I’ve been running a few small kernels through the CUDA Visual Profiler to test my understanding of shared memory, and I’ve run into a bit of a problem.
I’m almost certain that my kernel should be causing 16-way bank conflicts, but according to the “warp_serialize” field in the profiler, this isn’t the case.
For each thread in a warp, (threadIdx.x * 16) % 16 will evaluate to 0, which I thought would force all threads to access the same shared memory bank. If this is the case, then all warps should be serialized.

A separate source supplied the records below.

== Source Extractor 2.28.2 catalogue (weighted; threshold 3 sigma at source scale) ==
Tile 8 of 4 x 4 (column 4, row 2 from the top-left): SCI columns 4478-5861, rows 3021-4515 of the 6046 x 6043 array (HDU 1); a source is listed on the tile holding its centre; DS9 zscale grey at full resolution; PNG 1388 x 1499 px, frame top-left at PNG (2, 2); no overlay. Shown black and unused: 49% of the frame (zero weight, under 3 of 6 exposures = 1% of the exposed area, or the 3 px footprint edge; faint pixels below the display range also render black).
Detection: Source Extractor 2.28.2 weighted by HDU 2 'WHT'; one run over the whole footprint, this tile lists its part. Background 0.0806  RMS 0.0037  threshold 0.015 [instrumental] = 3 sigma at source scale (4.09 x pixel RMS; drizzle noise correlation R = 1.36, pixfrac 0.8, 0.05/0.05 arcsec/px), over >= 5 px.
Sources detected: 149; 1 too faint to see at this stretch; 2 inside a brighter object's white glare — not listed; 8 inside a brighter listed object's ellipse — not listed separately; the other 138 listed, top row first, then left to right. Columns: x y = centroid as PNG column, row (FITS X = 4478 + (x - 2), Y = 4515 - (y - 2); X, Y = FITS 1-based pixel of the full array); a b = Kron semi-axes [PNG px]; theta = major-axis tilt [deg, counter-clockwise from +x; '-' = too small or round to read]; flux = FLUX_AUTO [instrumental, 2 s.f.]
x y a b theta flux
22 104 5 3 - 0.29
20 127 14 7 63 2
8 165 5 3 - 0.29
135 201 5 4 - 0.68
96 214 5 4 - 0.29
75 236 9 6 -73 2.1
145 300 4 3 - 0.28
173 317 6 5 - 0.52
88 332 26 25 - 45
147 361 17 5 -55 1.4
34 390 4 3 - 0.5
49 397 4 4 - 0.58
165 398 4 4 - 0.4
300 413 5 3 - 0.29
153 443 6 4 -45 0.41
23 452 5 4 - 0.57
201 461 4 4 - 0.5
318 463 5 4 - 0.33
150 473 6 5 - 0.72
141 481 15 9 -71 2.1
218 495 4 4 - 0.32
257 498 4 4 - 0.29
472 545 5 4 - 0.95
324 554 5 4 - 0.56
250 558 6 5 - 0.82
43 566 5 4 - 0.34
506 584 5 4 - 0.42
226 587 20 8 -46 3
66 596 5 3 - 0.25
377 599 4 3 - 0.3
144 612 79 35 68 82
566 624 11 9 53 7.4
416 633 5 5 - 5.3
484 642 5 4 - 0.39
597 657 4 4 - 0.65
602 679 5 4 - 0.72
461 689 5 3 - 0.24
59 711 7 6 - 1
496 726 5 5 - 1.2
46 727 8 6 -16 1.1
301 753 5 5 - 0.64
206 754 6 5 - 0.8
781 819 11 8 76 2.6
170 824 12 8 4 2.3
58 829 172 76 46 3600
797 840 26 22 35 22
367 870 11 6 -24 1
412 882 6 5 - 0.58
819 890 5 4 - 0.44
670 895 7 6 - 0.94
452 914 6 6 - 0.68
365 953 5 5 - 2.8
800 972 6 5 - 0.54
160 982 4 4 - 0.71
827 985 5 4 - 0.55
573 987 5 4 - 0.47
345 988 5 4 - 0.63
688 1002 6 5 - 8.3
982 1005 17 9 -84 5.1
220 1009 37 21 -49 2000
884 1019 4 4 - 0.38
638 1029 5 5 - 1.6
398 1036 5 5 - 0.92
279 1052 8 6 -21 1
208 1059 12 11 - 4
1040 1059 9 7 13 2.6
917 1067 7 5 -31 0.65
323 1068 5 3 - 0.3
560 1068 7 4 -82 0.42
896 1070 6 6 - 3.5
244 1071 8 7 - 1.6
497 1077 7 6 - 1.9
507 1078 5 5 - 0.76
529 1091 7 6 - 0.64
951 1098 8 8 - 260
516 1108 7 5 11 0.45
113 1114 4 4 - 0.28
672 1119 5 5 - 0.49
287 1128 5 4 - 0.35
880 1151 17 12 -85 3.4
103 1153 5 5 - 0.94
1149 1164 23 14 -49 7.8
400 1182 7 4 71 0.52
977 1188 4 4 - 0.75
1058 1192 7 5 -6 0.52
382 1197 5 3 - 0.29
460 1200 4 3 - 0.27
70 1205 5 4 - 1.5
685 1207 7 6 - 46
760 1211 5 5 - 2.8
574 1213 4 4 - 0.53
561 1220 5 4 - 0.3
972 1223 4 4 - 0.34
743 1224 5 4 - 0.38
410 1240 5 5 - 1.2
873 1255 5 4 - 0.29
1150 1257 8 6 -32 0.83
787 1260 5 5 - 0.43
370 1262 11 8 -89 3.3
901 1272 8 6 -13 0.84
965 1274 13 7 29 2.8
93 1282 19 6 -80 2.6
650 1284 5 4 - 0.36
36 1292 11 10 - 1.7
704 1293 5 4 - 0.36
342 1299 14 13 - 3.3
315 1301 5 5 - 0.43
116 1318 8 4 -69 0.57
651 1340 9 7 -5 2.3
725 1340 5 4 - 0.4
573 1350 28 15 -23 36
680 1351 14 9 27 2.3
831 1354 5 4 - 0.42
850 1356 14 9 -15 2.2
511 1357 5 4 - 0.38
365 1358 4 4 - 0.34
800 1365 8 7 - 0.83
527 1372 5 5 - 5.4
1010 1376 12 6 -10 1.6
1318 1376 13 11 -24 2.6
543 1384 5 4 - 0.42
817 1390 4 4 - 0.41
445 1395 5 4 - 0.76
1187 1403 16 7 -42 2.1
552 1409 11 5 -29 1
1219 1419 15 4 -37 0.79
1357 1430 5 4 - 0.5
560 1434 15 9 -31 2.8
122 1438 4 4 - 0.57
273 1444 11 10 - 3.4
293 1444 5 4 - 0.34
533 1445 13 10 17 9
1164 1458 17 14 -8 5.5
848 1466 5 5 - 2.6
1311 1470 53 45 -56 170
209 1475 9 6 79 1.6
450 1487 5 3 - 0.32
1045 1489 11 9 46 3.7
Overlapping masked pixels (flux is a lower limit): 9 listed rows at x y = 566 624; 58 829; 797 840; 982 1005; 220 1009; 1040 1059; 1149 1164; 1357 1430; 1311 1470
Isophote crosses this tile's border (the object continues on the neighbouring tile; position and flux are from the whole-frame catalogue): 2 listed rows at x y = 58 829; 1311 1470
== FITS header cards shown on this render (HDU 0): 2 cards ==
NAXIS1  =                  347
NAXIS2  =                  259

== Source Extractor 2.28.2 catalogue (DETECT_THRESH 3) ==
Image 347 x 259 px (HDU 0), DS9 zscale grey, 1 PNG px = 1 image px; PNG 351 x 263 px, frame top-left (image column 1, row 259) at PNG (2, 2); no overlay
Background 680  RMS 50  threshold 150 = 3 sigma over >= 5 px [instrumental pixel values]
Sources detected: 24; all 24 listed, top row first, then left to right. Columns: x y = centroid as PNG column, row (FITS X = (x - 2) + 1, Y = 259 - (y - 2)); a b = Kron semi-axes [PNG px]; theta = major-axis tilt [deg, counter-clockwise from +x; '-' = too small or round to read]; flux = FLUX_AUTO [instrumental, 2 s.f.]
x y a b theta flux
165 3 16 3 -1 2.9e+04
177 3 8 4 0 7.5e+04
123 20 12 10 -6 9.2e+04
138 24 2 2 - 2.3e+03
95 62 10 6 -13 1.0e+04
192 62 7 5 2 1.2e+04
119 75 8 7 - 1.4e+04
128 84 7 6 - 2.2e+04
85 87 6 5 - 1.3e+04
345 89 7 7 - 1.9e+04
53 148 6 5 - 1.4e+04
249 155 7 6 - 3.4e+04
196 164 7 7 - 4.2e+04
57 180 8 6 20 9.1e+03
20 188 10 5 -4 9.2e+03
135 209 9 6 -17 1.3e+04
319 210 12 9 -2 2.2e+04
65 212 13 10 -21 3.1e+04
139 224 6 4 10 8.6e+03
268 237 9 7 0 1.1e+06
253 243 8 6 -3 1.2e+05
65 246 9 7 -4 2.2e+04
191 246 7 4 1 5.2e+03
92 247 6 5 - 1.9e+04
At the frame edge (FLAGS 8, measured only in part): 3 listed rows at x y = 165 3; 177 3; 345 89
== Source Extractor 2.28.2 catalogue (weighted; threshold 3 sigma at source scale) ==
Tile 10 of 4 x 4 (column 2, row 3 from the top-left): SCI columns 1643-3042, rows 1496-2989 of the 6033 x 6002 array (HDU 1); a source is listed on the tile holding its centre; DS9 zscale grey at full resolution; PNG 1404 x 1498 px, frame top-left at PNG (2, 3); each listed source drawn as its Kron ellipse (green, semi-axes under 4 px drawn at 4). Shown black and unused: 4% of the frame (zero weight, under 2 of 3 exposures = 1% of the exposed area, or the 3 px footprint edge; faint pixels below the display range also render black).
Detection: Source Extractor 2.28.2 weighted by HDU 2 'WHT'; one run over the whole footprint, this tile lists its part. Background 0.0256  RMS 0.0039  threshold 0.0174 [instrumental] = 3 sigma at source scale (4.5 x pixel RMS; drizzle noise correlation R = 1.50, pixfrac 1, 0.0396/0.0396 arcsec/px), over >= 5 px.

However, if I run this kernel using a single block of 32 threads then the Visual Profiler reports that “warp_serialize” is equal to 120. I could almost understand if this value was 128 (each of the 32 threads reads 4 bytes) but that it is 120 has me completely baffled!
If anybody could shed light on the situation, it would be much appreciated!
EDIT: Another curious point of note is that the Visual Profiler reports that this kernel contains 5 branches, and that 1 of them is divergent. Does anybody know what’s going on?
Maybe I’m being stupid, but how would that happen in this case?
The value of threadIdx.x is different for each thread, so cache[threadIdx.x * 16] will evaluate to a different memory location on each thread. My understanding is that this would result in them accessing the same bank, but with different addresses.